In summary, we report a novel technique suitable for in vivo measurement of bone tissue strength in a clinical setting. The technique is based on creating microfractures and measuring the overall resistance of bone to the propagation of these microfractures. This represents a direct assessment of bone tissue mechanical strength in patients, an important component of the properties encompassed under the umbrella of “bone quality.” Although more research will be needed to use IDI and other parameters measured by the RPI instrument to quantify the contribution of tissue mechanical properties to bone fracture risk, it is already possible to use these parameters to inform the development of novel therapies. This research also opens the possibility of investigations into the differences in the nanoscale fracture mechanisms between bones with different values of IDI.

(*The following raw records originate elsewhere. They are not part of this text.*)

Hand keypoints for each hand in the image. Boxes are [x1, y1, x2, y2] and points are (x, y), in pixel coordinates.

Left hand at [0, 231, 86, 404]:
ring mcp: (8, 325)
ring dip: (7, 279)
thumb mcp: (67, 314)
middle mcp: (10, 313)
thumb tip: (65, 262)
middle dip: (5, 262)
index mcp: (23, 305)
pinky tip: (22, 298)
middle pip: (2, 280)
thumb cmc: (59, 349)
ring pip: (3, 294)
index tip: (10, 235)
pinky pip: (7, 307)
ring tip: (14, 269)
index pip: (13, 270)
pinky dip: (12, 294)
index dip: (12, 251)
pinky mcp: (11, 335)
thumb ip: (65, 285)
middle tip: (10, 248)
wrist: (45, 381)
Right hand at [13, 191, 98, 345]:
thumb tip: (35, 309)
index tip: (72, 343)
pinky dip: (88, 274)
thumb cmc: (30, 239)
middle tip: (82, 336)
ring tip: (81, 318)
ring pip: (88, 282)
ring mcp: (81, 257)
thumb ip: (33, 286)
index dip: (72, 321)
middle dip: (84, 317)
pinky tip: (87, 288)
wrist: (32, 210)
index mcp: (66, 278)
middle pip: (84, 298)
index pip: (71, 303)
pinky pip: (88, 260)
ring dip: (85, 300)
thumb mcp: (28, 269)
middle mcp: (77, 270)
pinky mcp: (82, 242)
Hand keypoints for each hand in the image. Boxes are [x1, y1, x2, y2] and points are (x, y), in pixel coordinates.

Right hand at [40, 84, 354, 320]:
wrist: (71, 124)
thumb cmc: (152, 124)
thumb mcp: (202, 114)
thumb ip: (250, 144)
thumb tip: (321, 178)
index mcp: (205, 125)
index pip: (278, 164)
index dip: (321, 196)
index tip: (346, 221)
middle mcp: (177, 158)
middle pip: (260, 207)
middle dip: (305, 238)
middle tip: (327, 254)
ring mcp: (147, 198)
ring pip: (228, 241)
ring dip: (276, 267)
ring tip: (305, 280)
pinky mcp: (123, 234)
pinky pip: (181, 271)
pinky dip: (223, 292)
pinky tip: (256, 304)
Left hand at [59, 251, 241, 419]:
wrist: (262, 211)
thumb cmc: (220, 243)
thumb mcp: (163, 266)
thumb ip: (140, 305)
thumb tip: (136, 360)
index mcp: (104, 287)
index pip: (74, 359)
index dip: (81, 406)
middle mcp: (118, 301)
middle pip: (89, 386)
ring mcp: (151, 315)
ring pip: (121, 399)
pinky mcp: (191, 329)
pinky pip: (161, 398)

PH, DB, and AP are members of Active Life Scientific, which sells the Biodent product line of RPI instruments for research use only at present. If the Biodent or future RPI instruments from Active Life Scientific have a future clinical application, these authors could benefit financially.
We thank the Fondo de Investigaciones Sanitarias (PI07/90912) and the RETICEF (RD06/0013/1009) of the Instituto Carlos III and the NIH RO1 GM 065354 for support of this work. We thank Robert Recker for encouraging us to plan for clinical trials even when the RPI instrument was at an early stage of development and for his help. We thank Angus Scringeour for making us aware of the problem of stress fractures in soldiers with normal BMD and the lack of any method to identify who is at risk. We thank David Burr, Charles Turner, David Fyhrie, David Kohn, Steven Goldstein, Phillip Thurner, Peter Fratzl, Ravi Nalla, and John Currey for helping us understand bone material properties. We thank Joan Vila (IMIM) and Hal Kopeikin for the help in the statistical analysis. We thank Eugene Yurtsev for his major role in writing the software for the RPI instrument.